*WHAT YOU HAVE TO DO:*
Please state how many lines in the listing below contain the string "EXPO". Give only the number.

Saved data entries:
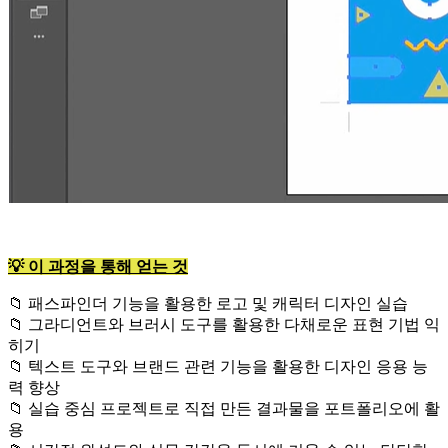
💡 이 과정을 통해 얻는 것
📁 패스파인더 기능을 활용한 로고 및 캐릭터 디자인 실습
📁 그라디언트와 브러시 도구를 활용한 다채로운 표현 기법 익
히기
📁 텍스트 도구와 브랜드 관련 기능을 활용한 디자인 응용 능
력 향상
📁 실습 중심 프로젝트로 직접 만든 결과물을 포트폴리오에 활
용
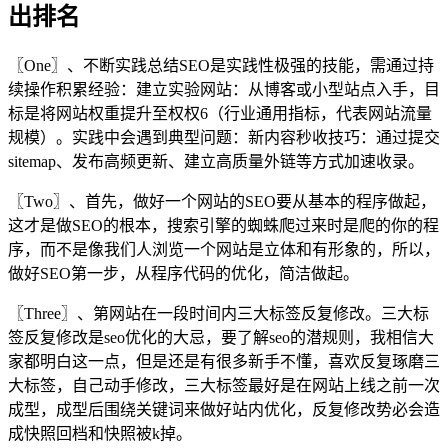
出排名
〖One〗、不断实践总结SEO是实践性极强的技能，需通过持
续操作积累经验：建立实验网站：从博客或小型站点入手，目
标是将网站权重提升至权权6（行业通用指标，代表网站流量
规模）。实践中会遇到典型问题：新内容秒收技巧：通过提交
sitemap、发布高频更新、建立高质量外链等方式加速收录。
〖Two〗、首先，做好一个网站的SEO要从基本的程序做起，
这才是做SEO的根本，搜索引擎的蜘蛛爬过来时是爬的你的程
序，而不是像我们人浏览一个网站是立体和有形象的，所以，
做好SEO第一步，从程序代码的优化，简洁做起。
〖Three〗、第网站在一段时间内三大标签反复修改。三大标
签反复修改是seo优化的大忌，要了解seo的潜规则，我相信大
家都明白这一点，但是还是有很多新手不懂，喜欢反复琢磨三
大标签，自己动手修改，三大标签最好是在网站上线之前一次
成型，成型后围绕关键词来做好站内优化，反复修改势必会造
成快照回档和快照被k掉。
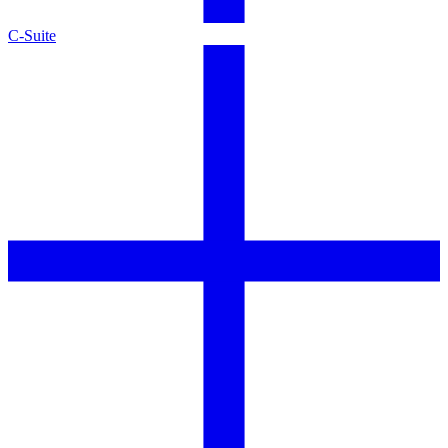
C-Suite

--

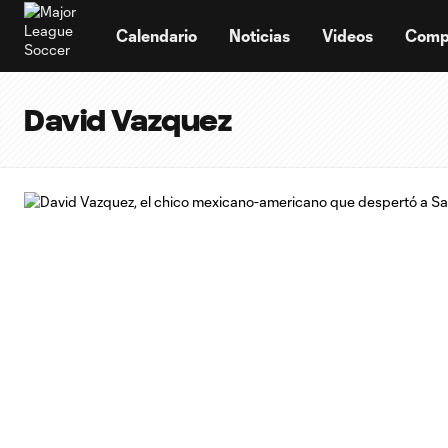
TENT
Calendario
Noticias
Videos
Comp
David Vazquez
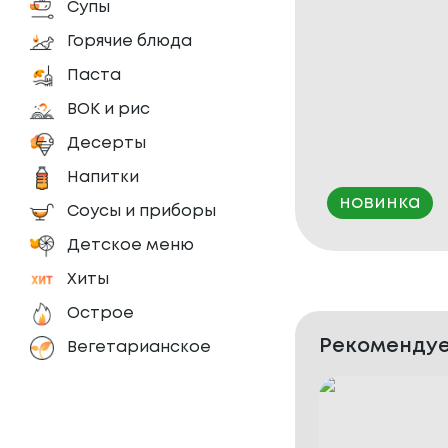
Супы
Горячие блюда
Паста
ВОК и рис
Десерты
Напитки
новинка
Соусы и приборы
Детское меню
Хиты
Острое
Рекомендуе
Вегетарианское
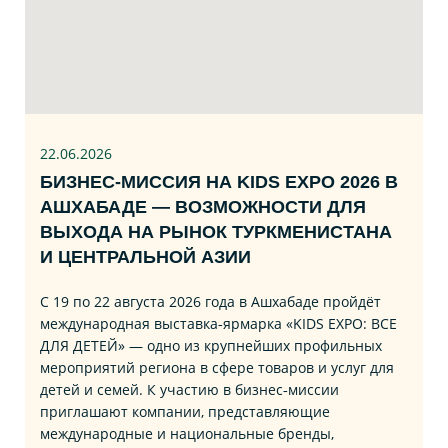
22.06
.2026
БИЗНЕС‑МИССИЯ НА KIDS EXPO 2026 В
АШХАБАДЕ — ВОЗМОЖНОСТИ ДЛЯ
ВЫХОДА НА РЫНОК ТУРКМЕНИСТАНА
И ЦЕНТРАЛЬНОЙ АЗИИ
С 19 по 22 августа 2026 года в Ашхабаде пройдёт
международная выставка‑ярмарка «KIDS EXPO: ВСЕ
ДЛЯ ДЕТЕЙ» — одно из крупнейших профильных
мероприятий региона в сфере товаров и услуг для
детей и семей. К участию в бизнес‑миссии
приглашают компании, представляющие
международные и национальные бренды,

*OUTPUT FOR THIS EXERCISE:*
2